E per chi volesse avvicinarsi all’opera di Renato Centonze, fortemente voluto dalla moglie Floris Quarta e dedicato alla memoria del loro figlio Marco, prematuramente scomparso nel 2016, c’è il sito che segue l’impostazione che lo stesso Renato ci aveva suggerito intuendo nelle maglie della rete la possibilità per l’arte e per gli artisti di dialogare ininterrottamente. Oltre lo spazio fisico. Oltre l’incedere del tempo.
C’è chi poi Renato Centonze lo ha conosciuto da bambina come Sara Di Caprio che, ammaliata dalle sue opere, oggi di lui scrive con le parole della storica dell’arte.
«C’è sempre stata una sinergia tra la musica e l’arte. Wassily Kandinsky “vedeva” letteralmente la musica e con quel “ritmo di note” in testa inventò l’astrattismo. Gli studiosi hanno identificato nel termine sinestesia la capacità di un individuo di percepire gli stimoli sensoriali come impulsi sollecitando altri sensi. Renato Centonze non solo vedeva la musica, ma trasformava le sue tele in strumenti musicali. In tutte le sue opere si possono ascoltare oltre che vedere vibrazioni sonore che accolgono il fruitore in nuove dimensioni. Lui stesso denominava la sua produzione artistica, dagli anni 1991 in poi, “pitto-sculture-sonore” e in questa sinergia l’artista contempla e abbraccia l’universo naturale alla ricerca di luci e suoni che devono far approdare alla dimensione dello stupore. Renato Centonze trasformava elementi inerti come corde, chiodi, campanelli, legno in flusso vitale. Riusciva a ritrasformare, disegnare e segnare usando tutti i sensi che rendono un individuo capace di intendere e di immaginare.

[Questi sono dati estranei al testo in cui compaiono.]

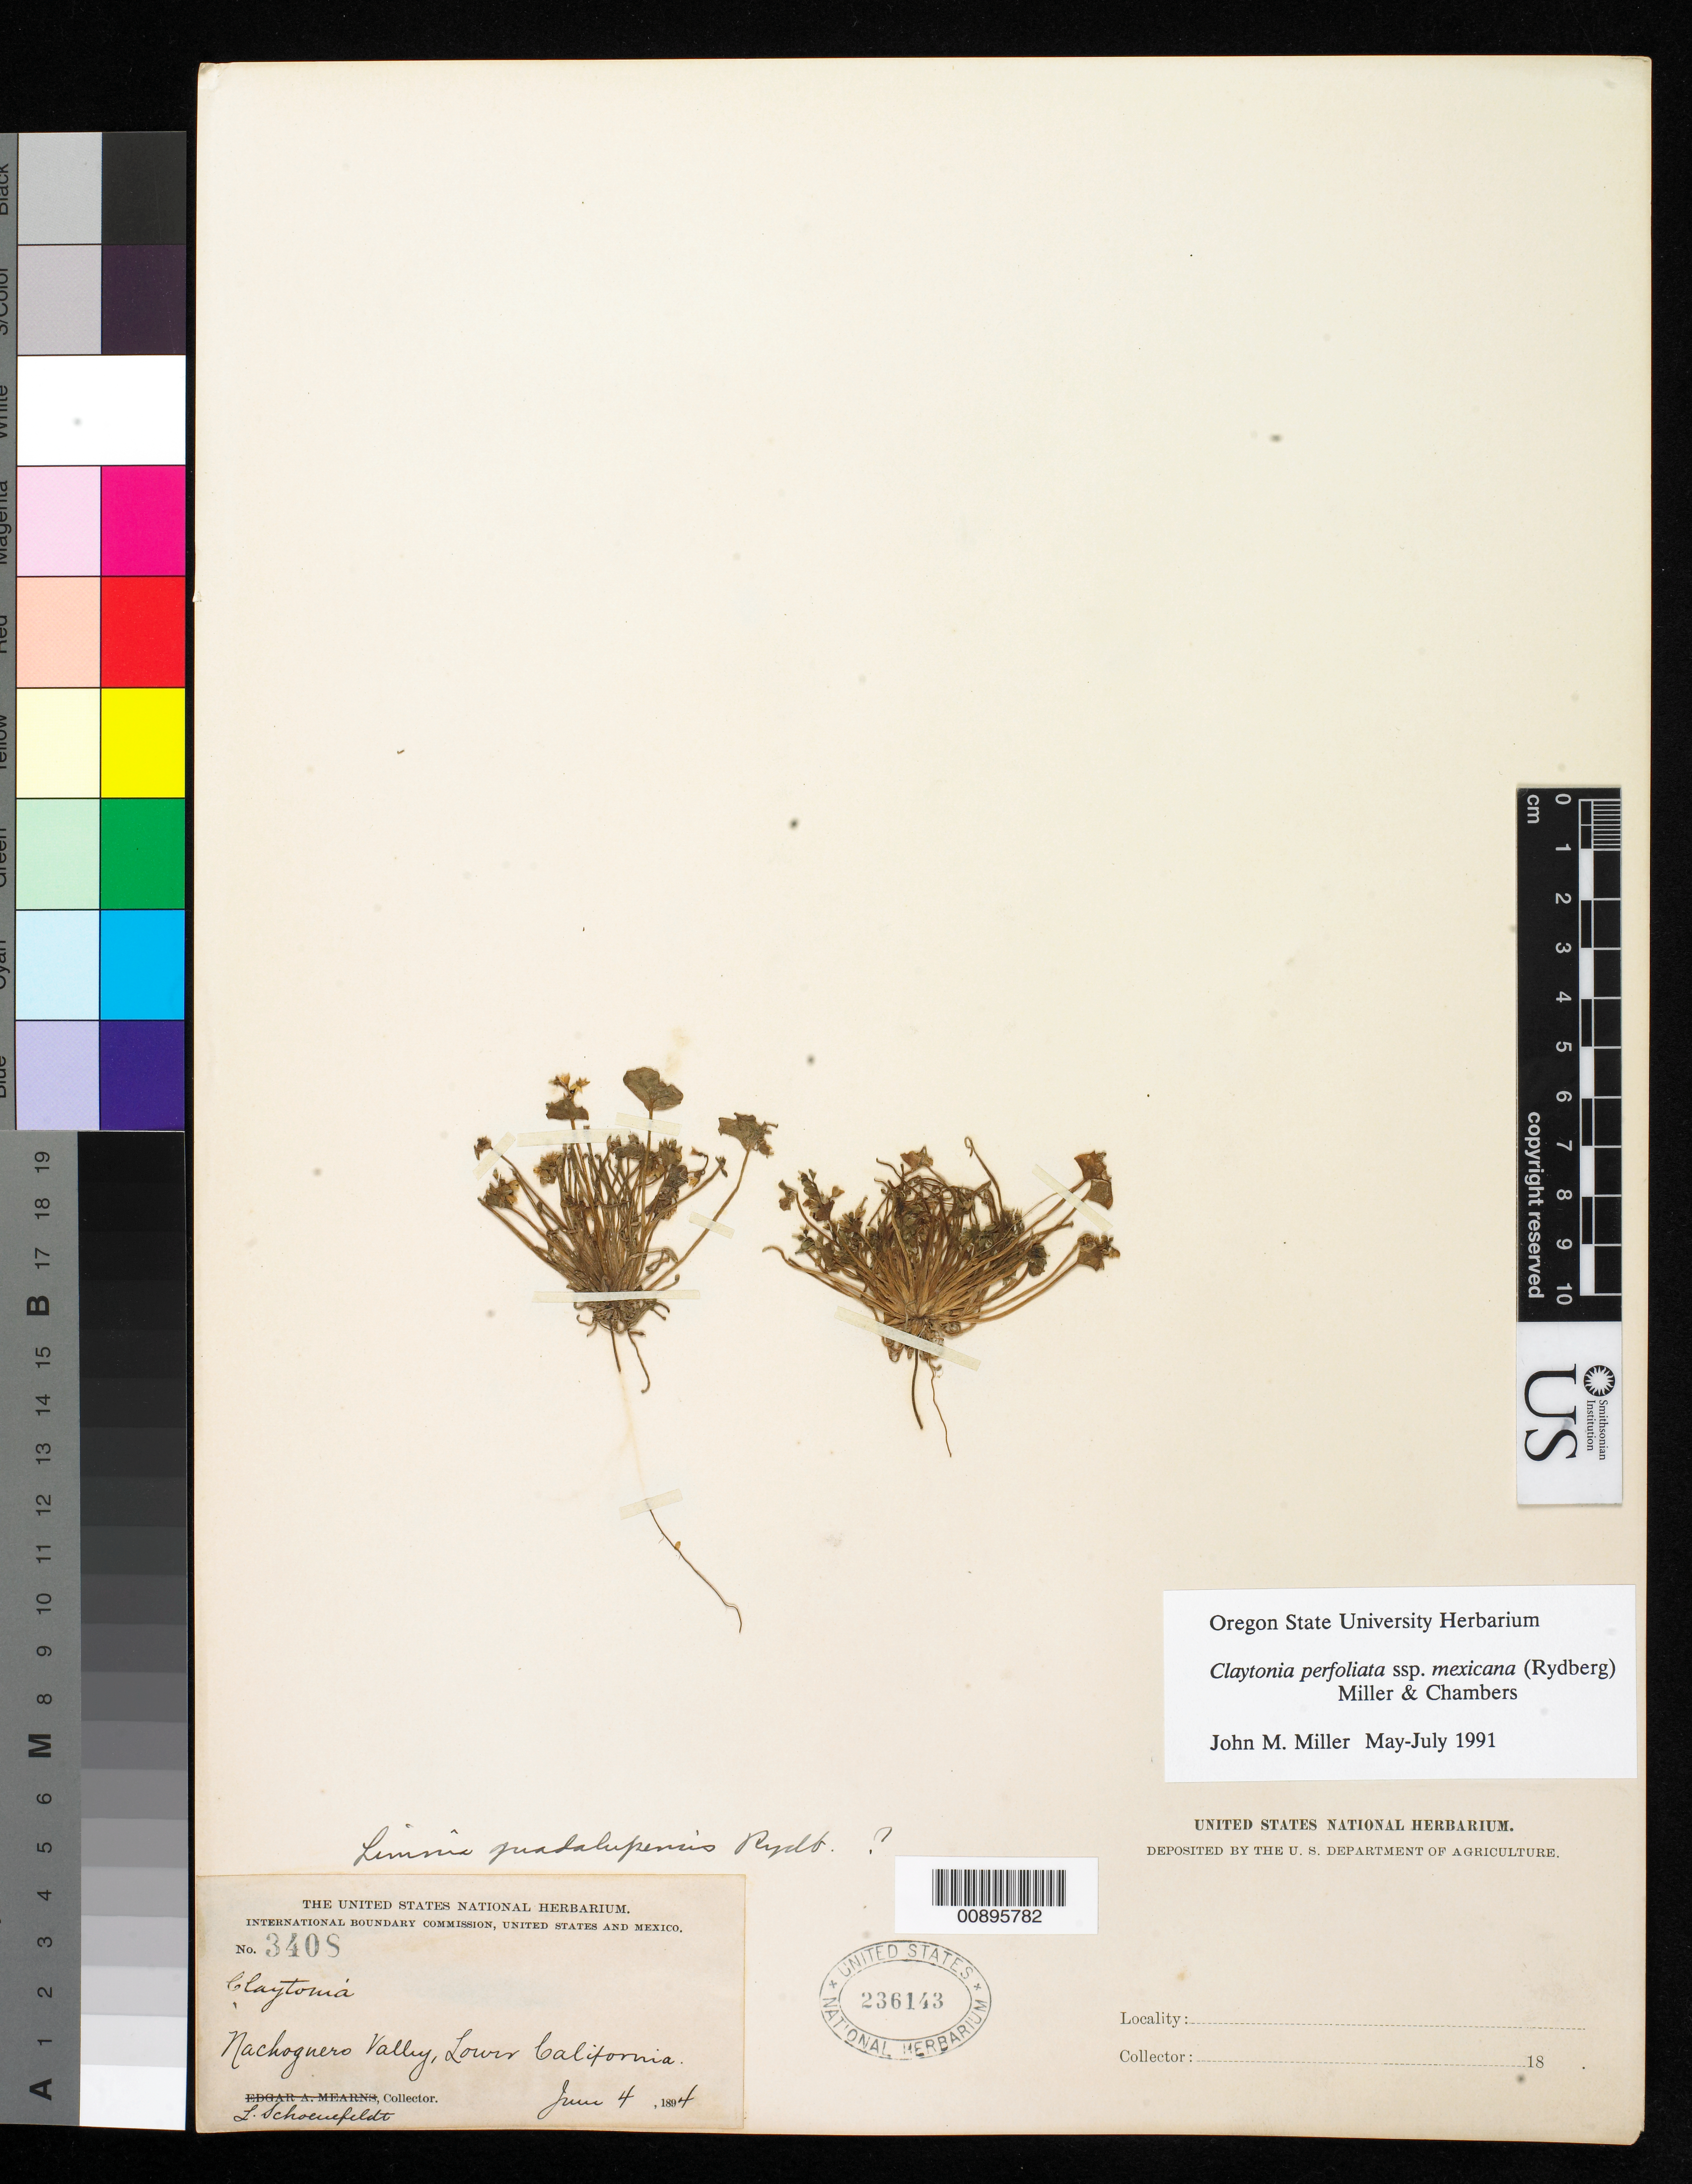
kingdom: Plantae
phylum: Tracheophyta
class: Magnoliopsida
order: Caryophyllales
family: Montiaceae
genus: Claytonia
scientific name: Claytonia perfoliata subsp. mexicana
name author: (Rydb.) Mill. & Chambers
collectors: L. Schoenfeldt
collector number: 3408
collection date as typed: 04 Jun 1894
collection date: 1894-06-04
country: Mexico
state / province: Baja California Norte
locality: Nachoguero Valley, Baja California.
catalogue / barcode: US 236143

La sua ricerca artistica dai “Cieli Musicali”, passando alla suggestione alchemica-rituale del tema dei “Talismani” e del ciclo dei “Totem”, approdando ai “Concerti della notte”, che contengono veri e propri strumenti a percussione e a corda, fino ad arrivare alla “Valigia dei suoni” hanno l’innata capacità del Genio che riesce a regalare al fruitore nuovi punti di vista con cui esaminare e rielaborare il proprio mondo.
Renato Centonze aveva la capacità di trasformare e rielaborare attraverso i colori i suoni dell’universo. Le sue ultime ricerche pittoriche, non a caso, erano approdate alle “Auto-geo-grafie” ricalcando delle mappe in cui disperdere lo sguardo e che sembrano poi diventare delle cellule e dei segni primordiali in cui si può intravedere l’infinito. L’ artista, che oggi vogliamo ricordare, aveva intravisto nel suo flusso artistico la vita stessa e la celebrava in ogni sua forma.»
Ed è questa sua sensibilità, la possibilità di regalarci nuovi sguardi oggi a mancarci, se possibile, ancora di più.
Avevamo immaginato di ricordarti con un’antologica dei tuoi lavori perché al di là dei fiumi di parole che si possano scrivere su un artista, a parlare ancora per lui, lenendo in qualche modo il dolore per la sua assenza sono e restano le sue opere.
La tua Arte sublime continua a dialogare con tutti noi.
Ci piace immaginarti lassù tra cieli musicali che continui a dipingere e a creare capolavori come quelli che ci hai lasciato.
Grazie per aver condiviso con noi parte del tuo cammino.